High Definition (HD) – 720p
To confuse the matter, there are a few different definitions of HD. One of those is 720p, though strictly speaking this is noticeably lower definition than the other HD standards. The “p” on the end refers to how the picture is refreshed–it stands for “progressive”, meaning all lines are refreshed on each picture refreshed (as opposed to “i” for “interpolated”, where only every second line is refreshed).
720p HD videos are 1280 pixels wide by 720 pixels tall. It’s mainly used for online streaming–you’ll notice it’s one of the options on Youtube. This will use about 450MB an hour. Netflix doesn’t explicitly specify how much data 720p HD uses, as they include it in their “High” video quality settings together with the higher resolution HD videos. All the official site says is “up to 3GB an hour for HD”.
It’s important to note that some manufacturers market TVs and screens as HD displays when they are 720p, and you should be aware that this is lower definition than what those same manufacturers term as “True-HD” displays.
High Definition (HD) – 1080p/i
This is marketed as “True-HD” or “Full-HD”, to distinguish it from the 720p HD videos and displays. These videos are 1920 pixels wide by 1080 pixels tall. 1080i is the general standard for HD TV broadcasts, while 1080p video is used on Blu-Rays.
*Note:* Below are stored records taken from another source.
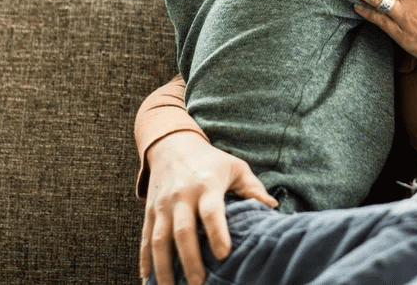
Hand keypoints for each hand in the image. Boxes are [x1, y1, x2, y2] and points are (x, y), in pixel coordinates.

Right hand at [140, 131, 277, 284]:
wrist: (173, 145)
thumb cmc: (211, 161)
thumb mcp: (235, 167)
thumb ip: (253, 189)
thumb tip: (272, 208)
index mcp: (206, 185)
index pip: (211, 211)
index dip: (217, 233)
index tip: (224, 255)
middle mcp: (181, 196)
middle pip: (183, 231)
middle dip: (190, 260)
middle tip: (199, 284)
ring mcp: (162, 204)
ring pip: (159, 239)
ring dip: (164, 267)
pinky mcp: (150, 211)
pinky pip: (145, 237)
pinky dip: (144, 259)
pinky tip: (146, 278)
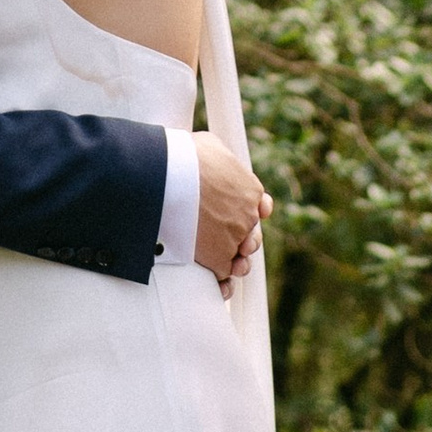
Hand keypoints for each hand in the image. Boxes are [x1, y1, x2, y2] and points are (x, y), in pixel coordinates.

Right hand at [191, 131, 270, 286]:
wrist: (172, 177)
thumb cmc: (186, 156)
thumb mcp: (211, 145)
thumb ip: (221, 158)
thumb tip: (214, 158)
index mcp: (251, 190)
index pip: (258, 207)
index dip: (252, 213)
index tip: (248, 218)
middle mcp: (248, 216)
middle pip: (250, 236)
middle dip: (245, 242)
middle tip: (236, 245)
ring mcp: (235, 239)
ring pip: (240, 258)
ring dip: (236, 264)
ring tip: (231, 267)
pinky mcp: (220, 259)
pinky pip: (224, 275)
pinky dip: (221, 282)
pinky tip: (220, 287)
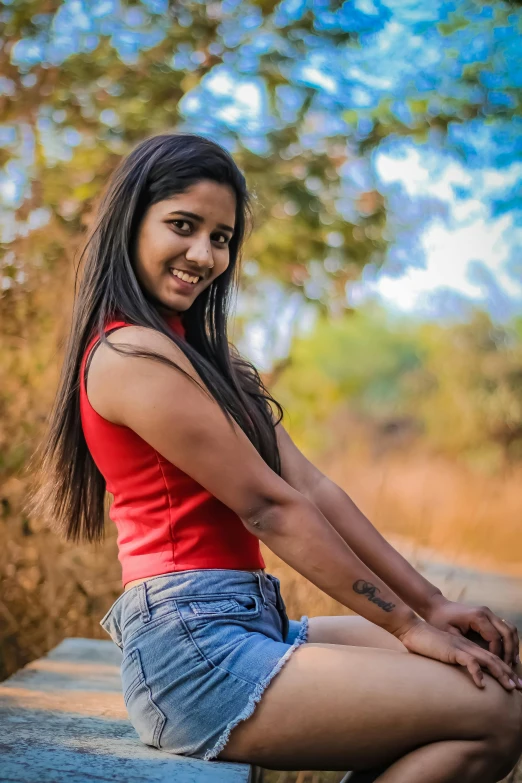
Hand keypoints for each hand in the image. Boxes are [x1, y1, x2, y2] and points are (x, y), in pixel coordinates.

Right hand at [394, 617, 521, 691]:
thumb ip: (453, 661)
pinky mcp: (452, 650)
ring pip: (487, 660)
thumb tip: (460, 675)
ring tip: (510, 687)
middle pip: (494, 659)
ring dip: (500, 674)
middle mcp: (468, 646)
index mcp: (467, 646)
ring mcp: (461, 647)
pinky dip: (476, 673)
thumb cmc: (424, 643)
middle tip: (521, 687)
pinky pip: (468, 662)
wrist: (412, 629)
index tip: (513, 682)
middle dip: (509, 673)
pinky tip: (482, 685)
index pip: (490, 657)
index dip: (503, 669)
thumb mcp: (443, 653)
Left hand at [422, 594, 519, 667]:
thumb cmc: (439, 621)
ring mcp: (489, 613)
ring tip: (513, 663)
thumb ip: (462, 647)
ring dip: (513, 646)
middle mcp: (486, 613)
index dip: (498, 654)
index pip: (495, 638)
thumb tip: (475, 663)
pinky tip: (509, 654)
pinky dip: (509, 641)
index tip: (496, 668)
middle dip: (511, 651)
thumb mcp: (448, 635)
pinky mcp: (489, 616)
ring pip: (510, 629)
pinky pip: (505, 628)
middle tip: (510, 668)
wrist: (436, 606)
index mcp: (477, 616)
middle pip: (508, 632)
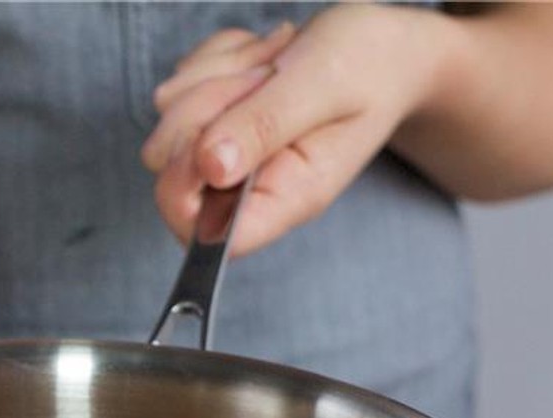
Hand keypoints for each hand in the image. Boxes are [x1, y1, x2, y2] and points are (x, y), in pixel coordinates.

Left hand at [142, 6, 444, 256]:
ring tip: (272, 64)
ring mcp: (224, 153)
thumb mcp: (322, 85)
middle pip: (172, 167)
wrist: (383, 46)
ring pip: (169, 119)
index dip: (182, 192)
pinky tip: (261, 57)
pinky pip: (179, 85)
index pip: (206, 236)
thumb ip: (265, 125)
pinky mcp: (210, 120)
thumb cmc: (367, 66)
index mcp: (283, 197)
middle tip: (264, 77)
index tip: (204, 140)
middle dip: (204, 105)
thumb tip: (210, 167)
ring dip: (214, 74)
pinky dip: (215, 59)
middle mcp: (248, 185)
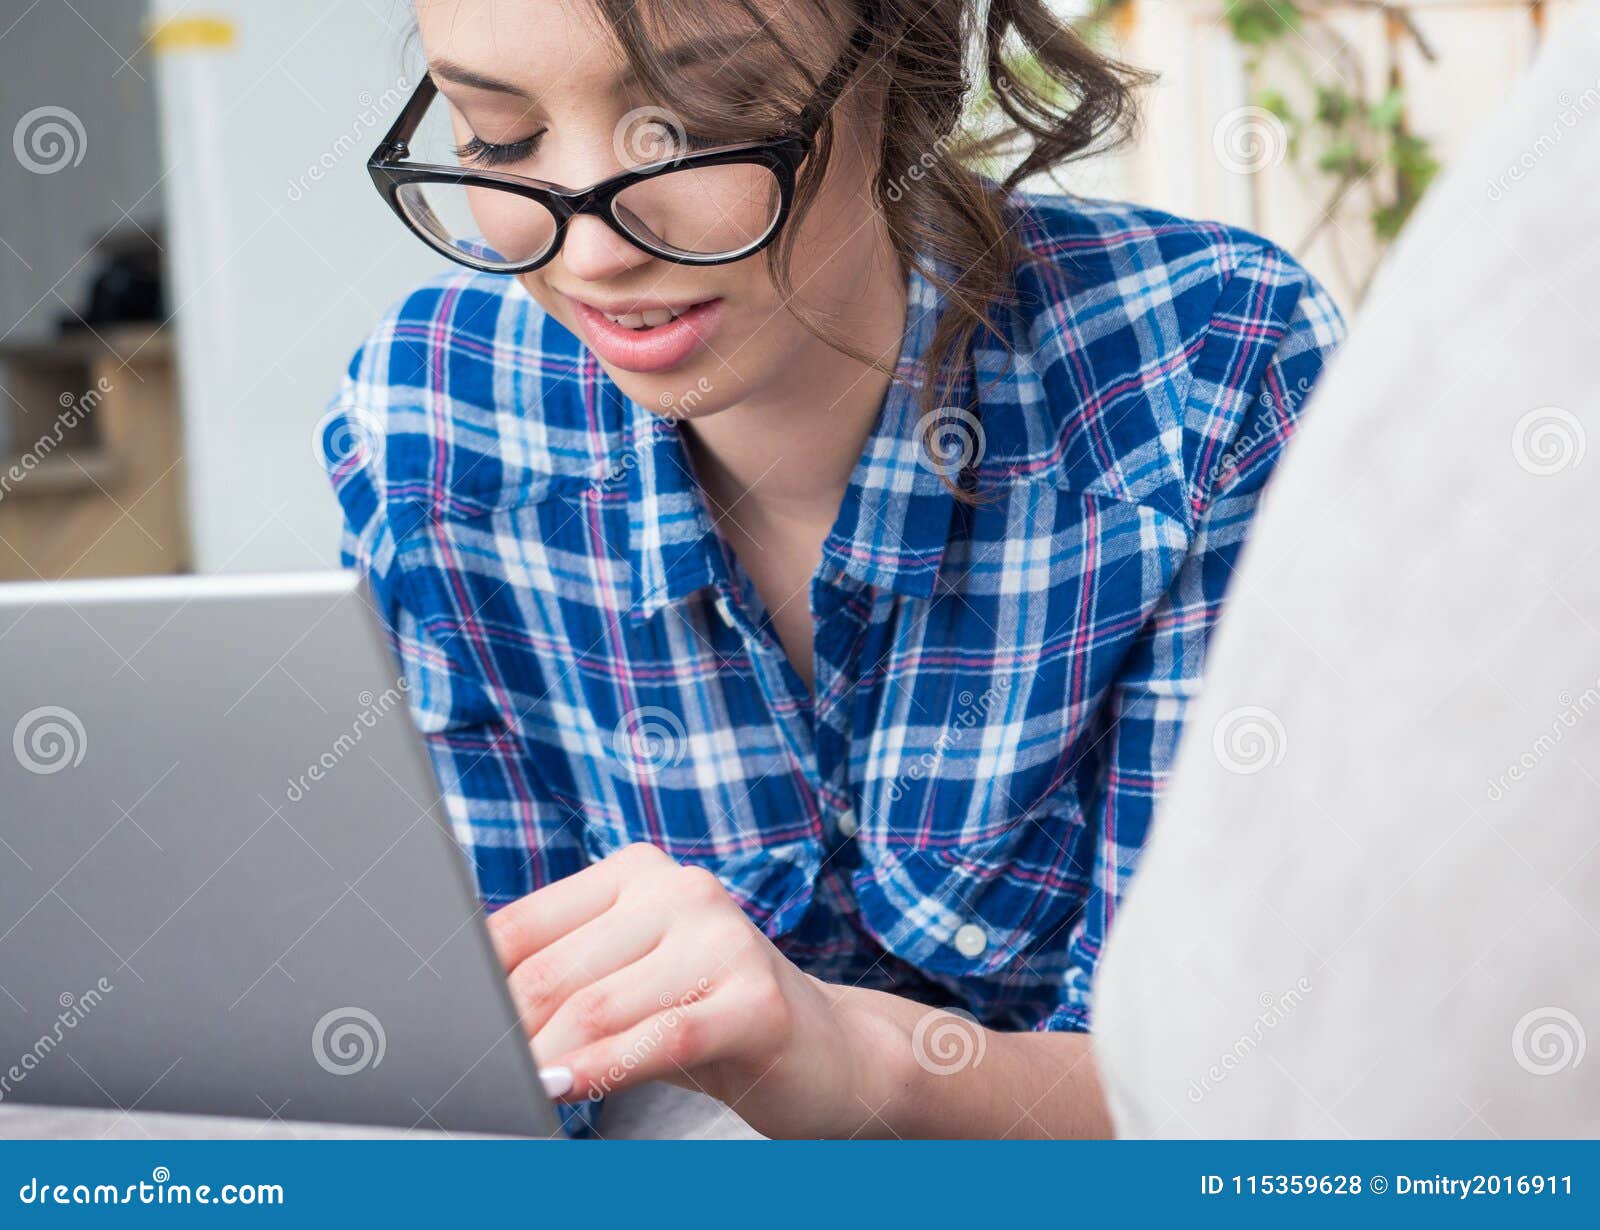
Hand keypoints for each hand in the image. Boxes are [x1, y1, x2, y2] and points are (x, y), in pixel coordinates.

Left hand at [485, 842, 892, 1136]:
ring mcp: (724, 938)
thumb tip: (471, 1010)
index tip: (445, 1031)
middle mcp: (682, 889)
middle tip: (475, 1076)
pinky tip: (565, 1091)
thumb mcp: (630, 985)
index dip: (477, 985)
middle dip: (507, 1033)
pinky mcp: (755, 997)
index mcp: (639, 872)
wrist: (826, 1051)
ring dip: (546, 1060)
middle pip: (555, 971)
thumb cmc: (709, 1018)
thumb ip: (563, 983)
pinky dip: (603, 1070)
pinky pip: (659, 1039)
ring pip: (598, 1008)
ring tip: (517, 1091)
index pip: (526, 924)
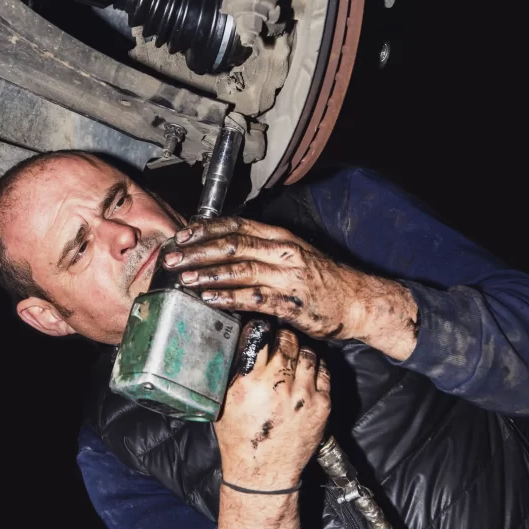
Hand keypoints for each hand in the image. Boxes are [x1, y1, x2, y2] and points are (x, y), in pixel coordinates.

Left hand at [164, 216, 418, 359]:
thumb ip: (263, 249)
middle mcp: (282, 252)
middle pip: (232, 245)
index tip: (182, 233)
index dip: (206, 228)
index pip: (237, 225)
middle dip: (197, 250)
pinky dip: (228, 297)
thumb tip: (225, 250)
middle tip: (172, 256)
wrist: (357, 301)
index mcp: (281, 236)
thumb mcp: (294, 253)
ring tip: (183, 278)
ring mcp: (286, 277)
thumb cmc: (322, 278)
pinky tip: (209, 299)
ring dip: (207, 273)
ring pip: (239, 270)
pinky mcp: (289, 304)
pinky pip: (253, 299)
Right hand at [214, 320, 329, 528]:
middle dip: (281, 335)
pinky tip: (304, 371)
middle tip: (277, 338)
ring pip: (307, 352)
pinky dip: (314, 366)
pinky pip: (323, 371)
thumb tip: (239, 342)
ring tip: (291, 354)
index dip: (259, 327)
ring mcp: (303, 395)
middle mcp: (278, 385)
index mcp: (249, 382)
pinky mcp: (321, 405)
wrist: (264, 473)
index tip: (258, 327)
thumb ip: (232, 371)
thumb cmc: (238, 437)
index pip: (259, 334)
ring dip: (299, 349)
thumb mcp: (223, 401)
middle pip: (286, 338)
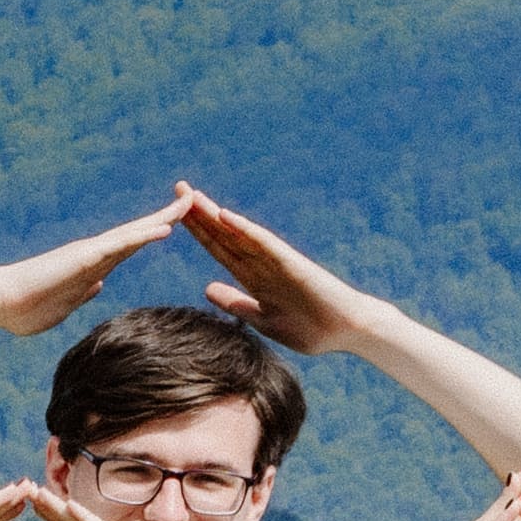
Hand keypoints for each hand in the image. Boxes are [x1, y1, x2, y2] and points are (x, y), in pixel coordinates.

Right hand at [0, 199, 186, 336]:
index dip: (153, 234)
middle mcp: (94, 255)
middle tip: (195, 199)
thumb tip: (97, 285)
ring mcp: (89, 254)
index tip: (177, 223)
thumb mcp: (64, 305)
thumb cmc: (24, 309)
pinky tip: (167, 228)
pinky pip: (120, 244)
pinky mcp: (83, 259)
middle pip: (138, 233)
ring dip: (163, 218)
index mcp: (92, 268)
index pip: (130, 248)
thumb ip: (82, 293)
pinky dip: (144, 235)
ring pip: (134, 233)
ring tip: (190, 203)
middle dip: (167, 216)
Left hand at [171, 185, 369, 356]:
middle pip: (225, 235)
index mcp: (254, 278)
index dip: (198, 232)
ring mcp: (276, 262)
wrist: (347, 332)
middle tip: (178, 188)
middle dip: (201, 214)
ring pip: (239, 234)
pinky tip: (225, 216)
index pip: (220, 250)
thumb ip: (236, 304)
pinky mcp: (292, 264)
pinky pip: (264, 244)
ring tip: (193, 195)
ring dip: (216, 215)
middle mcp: (262, 265)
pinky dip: (244, 229)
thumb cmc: (311, 329)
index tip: (173, 216)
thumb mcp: (262, 319)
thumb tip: (206, 288)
1080p would use the most amount of data for HD video quality on Netflix, which is about 3GB an hour. Youtube will use about 750MB an hour. Note that many videos on Youtube are not available in HD, though that number is quickly growing.
When purchasing a flat-screen TV, this should be the standard you go for.
4k Ultra HD
This is the latest next-gen standard. A 4k resolution is 3,840 pixels wide by 2,160 pixels tall–in total, four times the pixel density of 1080p. There are only a few TVs out at the moment with a 4k resolution, and you’ll pay through the nose for them. No TV stations currently broadcast in 4k, so it will be a long while before you get any decent use out of your expensive TV anyway!
That said, Netflix does offer some content in 4k. But it will use up 7GB an hour, so tread carefully! Also, there are now video recorders and smartphones that can record 4k video, so you can shoot and show off your home videos in 4k as well.
Don’t get this confused with other similar terms you may have seen thrown around, mainly in the smartphone space–qHD and Quad HD (also, confusingly, called QHD). qHD stands for quarter-definition HD, meaning it’s a quarter of the pixels of 1080p HD. Quad HD is four times the pixels of a 720p display, so while it’s higher than a 1080p display, it’s still not 4k.